# [Jobs]
1/ Please repeat the financial statement notes from "(v) Discontinued operations" up to and including "1 January 2013.", swapping "accounting standards" for "reporting standards".
2/ Show every line of the rows that contains the string "kern".

# [Given text]
..............................

Diluted earnings per share
Diluted earnings per share adjusts the figures used in the determination of basic earnings per
share to take into account the after income tax effect of interest and other financing costs
associated with dilutive potential ordinary shares and the weighted average number of shares
assumed to have been issued for no consideration in relation to dilutive potential ordinary
shares.
(u) Preparation of financial statements in relation to the consolidated entity
From 28 June 2010, the Corporations Act 2001 no longer requires the preparation of parent
entity accounts, for the purpose of streamlining parent entity reporting. Where the entity is
required to prepare financial statements in relation to the consolidated entity, the Corporations
Regulations 2001 (the Principal Regulations) specify supplementary information about the
parent entity that is to be included in a note to the consolidated financial statements. This
information is disclosed in Note 22.
(v) Discontinued operations
Discontinued operations are those operations from a major line of the business or a
geographical segment which have been earmarked by the Consolidated Entity for sale, as part
of a single co-ordinated plan.
(w) New accounting standards adopted for these financial statements
The Consolidated Entity has changed some of its accounting policies as a result of new or
revised accounting standards which became effective for annual reporting periods commencing
on 1 January 2013.
Accounting for consolidations
The new standard AASB 110 has redefined definitions of control, as applied for entities
preparing consolidated financial statements. The Consolidated Entity consequently has altered
its principles of consolidation accounting policy, principally in defining control of a controlled
entity, in order to meet the requirements under AASB 110. There was no impact on the
financial statements or notes in these financial statements as a result of the alteration to this
policy.

..............................

# [Task input]
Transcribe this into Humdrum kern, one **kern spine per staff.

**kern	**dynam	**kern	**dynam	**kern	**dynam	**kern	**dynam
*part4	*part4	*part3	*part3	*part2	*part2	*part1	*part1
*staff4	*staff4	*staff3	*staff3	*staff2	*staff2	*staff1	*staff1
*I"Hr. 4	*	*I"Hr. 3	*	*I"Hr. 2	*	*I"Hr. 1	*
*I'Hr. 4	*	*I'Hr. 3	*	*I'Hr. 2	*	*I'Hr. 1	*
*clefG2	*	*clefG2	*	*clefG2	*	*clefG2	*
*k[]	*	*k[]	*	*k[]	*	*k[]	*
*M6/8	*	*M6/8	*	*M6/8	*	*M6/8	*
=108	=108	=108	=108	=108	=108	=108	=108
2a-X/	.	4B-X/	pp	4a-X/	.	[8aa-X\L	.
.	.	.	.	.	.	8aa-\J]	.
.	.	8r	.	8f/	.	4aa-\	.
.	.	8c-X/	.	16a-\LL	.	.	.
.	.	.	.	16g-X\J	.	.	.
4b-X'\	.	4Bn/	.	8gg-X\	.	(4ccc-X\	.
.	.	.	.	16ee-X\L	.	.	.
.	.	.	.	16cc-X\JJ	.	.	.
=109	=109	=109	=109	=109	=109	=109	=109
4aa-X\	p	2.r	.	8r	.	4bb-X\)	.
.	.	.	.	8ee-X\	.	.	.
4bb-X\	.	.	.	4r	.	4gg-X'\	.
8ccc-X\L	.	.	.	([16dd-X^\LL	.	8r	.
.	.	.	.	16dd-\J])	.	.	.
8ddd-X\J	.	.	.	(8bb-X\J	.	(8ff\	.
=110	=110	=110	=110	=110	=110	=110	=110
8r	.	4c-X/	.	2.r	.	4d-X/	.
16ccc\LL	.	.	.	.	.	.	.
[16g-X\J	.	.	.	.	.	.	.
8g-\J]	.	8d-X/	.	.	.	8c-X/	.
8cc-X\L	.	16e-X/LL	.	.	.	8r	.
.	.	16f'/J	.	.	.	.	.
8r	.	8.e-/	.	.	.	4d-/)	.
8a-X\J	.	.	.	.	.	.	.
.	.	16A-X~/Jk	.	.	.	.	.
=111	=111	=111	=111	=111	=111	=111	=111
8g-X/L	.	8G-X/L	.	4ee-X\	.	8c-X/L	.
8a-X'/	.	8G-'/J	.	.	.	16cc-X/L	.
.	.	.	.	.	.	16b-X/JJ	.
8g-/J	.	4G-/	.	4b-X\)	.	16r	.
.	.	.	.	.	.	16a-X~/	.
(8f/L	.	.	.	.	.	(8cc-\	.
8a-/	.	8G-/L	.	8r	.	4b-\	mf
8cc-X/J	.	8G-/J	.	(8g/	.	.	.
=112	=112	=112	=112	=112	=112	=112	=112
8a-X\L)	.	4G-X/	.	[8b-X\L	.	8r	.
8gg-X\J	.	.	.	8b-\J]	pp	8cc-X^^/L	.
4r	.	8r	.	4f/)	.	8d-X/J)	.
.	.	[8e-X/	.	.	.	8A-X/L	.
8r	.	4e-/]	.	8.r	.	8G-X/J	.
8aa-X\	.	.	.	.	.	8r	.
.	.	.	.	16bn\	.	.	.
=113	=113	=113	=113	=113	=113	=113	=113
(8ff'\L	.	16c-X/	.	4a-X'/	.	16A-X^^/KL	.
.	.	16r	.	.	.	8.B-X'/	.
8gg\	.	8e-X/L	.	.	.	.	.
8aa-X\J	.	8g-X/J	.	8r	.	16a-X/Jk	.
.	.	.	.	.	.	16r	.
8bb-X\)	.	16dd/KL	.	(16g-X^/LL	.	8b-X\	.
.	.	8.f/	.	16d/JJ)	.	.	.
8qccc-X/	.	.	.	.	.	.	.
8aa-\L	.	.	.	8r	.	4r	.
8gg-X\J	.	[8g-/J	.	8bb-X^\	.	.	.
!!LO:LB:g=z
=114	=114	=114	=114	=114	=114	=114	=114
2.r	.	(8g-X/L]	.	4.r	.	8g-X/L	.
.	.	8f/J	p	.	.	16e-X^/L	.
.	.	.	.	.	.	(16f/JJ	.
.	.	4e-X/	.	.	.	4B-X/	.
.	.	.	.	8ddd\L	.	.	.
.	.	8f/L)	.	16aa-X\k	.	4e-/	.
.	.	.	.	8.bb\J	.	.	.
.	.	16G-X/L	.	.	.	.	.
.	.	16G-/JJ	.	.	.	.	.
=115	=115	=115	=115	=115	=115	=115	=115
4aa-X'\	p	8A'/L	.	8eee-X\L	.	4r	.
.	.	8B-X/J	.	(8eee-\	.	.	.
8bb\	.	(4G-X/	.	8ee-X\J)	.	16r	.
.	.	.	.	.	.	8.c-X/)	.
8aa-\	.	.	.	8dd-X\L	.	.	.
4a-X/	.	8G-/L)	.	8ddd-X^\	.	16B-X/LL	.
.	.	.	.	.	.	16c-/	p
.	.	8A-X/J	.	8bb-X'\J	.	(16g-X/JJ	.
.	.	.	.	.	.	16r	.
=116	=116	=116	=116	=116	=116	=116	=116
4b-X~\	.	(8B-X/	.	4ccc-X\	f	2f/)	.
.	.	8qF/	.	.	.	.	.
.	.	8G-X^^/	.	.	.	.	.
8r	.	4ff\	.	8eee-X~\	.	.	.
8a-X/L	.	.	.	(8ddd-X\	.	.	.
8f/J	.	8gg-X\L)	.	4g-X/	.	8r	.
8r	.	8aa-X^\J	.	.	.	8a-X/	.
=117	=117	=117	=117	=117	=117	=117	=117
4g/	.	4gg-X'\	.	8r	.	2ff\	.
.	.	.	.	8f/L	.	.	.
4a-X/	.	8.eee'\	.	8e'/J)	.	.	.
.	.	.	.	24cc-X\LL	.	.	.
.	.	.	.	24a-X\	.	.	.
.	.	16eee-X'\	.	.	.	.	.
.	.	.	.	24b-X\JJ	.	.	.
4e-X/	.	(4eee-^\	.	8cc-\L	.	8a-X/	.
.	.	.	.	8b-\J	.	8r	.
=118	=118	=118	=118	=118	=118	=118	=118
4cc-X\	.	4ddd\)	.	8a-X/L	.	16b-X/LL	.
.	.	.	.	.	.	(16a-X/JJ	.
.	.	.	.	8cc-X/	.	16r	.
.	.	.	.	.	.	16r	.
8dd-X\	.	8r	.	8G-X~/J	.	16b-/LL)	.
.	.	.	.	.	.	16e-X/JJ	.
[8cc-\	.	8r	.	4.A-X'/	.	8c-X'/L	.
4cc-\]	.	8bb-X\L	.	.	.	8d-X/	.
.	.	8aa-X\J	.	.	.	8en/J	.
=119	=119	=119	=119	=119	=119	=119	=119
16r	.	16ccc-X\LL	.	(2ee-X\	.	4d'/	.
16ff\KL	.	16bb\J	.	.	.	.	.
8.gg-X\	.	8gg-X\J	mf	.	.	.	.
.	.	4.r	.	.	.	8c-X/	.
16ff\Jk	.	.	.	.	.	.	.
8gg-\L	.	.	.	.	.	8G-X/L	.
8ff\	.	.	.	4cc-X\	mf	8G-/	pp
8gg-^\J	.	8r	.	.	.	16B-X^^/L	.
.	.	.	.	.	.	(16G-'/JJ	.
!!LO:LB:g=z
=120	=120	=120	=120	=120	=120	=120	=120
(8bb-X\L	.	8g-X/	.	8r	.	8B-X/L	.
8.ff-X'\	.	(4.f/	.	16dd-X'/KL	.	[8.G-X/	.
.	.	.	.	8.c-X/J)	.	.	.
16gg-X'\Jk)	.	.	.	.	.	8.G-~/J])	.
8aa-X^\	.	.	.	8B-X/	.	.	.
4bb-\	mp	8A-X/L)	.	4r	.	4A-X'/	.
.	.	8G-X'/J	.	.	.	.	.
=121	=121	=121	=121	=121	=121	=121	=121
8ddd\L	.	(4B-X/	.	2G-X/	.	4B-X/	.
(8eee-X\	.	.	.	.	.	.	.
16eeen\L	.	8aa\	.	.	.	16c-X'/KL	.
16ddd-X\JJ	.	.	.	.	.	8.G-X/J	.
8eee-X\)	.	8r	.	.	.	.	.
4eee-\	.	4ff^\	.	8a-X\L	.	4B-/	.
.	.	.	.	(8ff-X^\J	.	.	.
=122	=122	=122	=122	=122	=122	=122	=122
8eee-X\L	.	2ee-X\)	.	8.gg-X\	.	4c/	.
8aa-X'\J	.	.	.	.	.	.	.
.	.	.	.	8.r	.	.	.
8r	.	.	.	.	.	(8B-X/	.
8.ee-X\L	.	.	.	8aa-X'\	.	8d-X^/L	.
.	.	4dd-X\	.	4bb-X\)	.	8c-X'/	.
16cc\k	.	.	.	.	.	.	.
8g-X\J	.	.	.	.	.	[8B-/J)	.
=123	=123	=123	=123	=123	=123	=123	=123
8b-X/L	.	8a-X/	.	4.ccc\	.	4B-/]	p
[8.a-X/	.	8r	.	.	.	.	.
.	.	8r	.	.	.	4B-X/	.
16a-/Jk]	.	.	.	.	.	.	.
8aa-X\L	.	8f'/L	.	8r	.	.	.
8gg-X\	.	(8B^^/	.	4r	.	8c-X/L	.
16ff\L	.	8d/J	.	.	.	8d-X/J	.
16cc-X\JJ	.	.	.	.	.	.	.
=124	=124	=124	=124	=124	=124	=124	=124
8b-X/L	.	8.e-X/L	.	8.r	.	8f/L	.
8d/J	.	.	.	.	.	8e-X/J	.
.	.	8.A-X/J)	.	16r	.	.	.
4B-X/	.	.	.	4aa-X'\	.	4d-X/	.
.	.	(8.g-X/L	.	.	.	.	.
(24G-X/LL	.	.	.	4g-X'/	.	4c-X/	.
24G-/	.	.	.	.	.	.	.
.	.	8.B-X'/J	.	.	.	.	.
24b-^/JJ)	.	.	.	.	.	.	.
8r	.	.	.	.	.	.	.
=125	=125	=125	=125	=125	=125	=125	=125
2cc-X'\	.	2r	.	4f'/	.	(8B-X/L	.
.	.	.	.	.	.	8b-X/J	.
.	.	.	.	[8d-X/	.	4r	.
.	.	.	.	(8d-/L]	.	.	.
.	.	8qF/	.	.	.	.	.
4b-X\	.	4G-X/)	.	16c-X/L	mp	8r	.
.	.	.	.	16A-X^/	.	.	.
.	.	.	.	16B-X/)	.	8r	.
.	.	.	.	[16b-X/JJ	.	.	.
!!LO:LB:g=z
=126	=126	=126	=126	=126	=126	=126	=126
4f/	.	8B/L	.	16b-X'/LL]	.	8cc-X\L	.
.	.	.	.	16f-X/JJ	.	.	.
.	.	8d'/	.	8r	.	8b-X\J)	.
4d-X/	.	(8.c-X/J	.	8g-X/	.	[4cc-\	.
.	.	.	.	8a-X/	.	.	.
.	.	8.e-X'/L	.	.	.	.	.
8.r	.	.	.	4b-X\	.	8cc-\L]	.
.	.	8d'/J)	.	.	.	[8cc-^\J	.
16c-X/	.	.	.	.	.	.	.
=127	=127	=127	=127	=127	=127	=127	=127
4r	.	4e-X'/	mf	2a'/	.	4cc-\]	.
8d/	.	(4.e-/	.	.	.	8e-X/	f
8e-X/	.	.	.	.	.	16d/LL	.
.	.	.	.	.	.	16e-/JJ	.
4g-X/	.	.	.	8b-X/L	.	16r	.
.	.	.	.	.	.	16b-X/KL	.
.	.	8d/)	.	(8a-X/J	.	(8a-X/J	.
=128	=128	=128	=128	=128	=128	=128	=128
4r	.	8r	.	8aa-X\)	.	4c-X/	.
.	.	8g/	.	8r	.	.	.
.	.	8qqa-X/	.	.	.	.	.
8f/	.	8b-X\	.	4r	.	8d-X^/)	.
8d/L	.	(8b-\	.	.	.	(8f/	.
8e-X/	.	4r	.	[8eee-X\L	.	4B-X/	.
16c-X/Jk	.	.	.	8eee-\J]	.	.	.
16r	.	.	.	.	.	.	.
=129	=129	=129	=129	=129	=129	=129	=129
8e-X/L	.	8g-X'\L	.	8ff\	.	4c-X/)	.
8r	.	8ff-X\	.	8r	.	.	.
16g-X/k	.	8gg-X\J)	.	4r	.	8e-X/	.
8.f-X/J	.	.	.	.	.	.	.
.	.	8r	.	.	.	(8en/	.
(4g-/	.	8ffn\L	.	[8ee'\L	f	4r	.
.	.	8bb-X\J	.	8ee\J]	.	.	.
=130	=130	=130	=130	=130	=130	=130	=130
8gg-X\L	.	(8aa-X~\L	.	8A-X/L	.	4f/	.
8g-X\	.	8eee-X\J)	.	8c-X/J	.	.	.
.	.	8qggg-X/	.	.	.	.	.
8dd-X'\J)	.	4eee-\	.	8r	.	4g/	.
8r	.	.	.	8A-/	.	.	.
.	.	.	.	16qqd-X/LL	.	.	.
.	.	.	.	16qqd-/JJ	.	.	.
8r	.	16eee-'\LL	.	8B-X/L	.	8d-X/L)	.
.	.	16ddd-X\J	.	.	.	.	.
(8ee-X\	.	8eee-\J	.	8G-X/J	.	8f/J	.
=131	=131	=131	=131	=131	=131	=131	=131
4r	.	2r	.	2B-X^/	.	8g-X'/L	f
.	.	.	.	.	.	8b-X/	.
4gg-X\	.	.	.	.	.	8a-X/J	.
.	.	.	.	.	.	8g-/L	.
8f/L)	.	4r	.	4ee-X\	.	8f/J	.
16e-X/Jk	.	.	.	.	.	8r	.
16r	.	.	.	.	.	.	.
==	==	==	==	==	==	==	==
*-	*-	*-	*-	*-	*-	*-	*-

..............................

# [Solutions to each task]
1/
(v) Discontinued operations
Discontinued operations are those operations from a major line of the business or a
geographical segment which have been earmarked by the Consolidated Entity for sale, as part
of a single co-ordinated plan.
(w) New reporting standards adopted for these financial statements
The Consolidated Entity has changed some of its accounting policies as a result of new or
revised reporting standards which became effective for annual reporting periods commencing
on 1 January 2013.

2/
Transcribe this into Humdrum kern, one **kern spine per staff.
**kern	**dynam	**kern	**dynam	**kern	**dynam	**kern	**dynam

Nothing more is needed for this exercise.